Available records below:
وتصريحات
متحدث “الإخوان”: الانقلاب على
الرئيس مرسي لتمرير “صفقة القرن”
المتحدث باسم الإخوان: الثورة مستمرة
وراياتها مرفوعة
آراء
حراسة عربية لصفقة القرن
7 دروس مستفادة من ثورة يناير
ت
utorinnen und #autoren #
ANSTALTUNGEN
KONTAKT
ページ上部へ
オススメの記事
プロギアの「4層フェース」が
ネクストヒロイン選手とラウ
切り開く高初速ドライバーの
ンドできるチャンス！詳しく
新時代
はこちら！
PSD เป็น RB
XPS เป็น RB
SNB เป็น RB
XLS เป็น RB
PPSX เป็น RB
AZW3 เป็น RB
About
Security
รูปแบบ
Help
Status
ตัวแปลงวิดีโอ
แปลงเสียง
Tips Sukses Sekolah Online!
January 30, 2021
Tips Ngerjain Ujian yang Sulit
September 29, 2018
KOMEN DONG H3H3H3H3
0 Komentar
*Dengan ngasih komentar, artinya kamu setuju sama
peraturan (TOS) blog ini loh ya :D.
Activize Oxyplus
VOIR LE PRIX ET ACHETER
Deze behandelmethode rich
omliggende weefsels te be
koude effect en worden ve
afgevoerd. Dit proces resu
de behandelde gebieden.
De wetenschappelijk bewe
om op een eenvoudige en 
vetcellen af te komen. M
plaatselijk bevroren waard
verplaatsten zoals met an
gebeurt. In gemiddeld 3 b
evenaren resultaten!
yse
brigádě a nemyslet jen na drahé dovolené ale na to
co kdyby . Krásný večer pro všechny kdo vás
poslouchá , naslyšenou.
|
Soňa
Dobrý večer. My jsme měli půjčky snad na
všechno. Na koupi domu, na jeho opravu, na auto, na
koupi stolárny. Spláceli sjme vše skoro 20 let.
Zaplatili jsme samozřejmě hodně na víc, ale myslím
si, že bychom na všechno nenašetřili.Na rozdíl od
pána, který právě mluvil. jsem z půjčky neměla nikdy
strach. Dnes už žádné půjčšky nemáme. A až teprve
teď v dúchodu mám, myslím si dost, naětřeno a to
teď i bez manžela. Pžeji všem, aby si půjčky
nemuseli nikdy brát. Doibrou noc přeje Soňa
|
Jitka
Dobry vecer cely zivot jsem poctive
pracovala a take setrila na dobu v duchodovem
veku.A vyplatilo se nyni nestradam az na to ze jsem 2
End of Available records.
Try it
Print the text of every item above, reproducing each line without any change.

Response
وتصريحات
متحدث “الإخوان”: الانقلاب على
الرئيس مرسي لتمرير “صفقة القرن”
المتحدث باسم الإخوان: الثورة مستمرة
وراياتها مرفوعة
آراء
حراسة عربية لصفقة القرن
7 دروس مستفادة من ثورة يناير
ت
utorinnen und #autoren #
ANSTALTUNGEN
KONTAKT
ページ上部へ
オススメの記事
プロギアの「4層フェース」が
ネクストヒロイン選手とラウ
切り開く高初速ドライバーの
ンドできるチャンス！詳しく
新時代
はこちら！
PSD เป็น RB
XPS เป็น RB
SNB เป็น RB
XLS เป็น RB
PPSX เป็น RB
AZW3 เป็น RB
About
Security
รูปแบบ
Help
Status
ตัวแปลงวิดีโอ
แปลงเสียง
Tips Sukses Sekolah Online!
January 30, 2021
Tips Ngerjain Ujian yang Sulit
September 29, 2018
KOMEN DONG H3H3H3H3
0 Komentar
*Dengan ngasih komentar, artinya kamu setuju sama
peraturan (TOS) blog ini loh ya :D.
Activize Oxyplus
VOIR LE PRIX ET ACHETER
Deze behandelmethode rich
omliggende weefsels te be
koude effect en worden ve
afgevoerd. Dit proces resu
de behandelde gebieden.
De wetenschappelijk bewe
om op een eenvoudige en 
vetcellen af te komen. M
plaatselijk bevroren waard
verplaatsten zoals met an
gebeurt. In gemiddeld 3 b
evenaren resultaten!
yse
brigádě a nemyslet jen na drahé dovolené ale na to
co kdyby . Krásný večer pro všechny kdo vás
poslouchá , naslyšenou.
|
Soňa
Dobrý večer. My jsme měli půjčky snad na
všechno. Na koupi domu, na jeho opravu, na auto, na
koupi stolárny. Spláceli sjme vše skoro 20 let.
Zaplatili jsme samozřejmě hodně na víc, ale myslím
si, že bychom na všechno nenašetřili.Na rozdíl od
pána, který právě mluvil. jsem z půjčky neměla nikdy
strach. Dnes už žádné půjčšky nemáme. A až teprve
teď v dúchodu mám, myslím si dost, naětřeno a to
teď i bez manžela. Pžeji všem, aby si půjčky
nemuseli nikdy brát. Doibrou noc přeje Soňa
|
Jitka
Dobry vecer cely zivot jsem poctive
pracovala a take setrila na dobu v duchodovem
veku.A vyplatilo se nyni nestradam az na to ze jsem 2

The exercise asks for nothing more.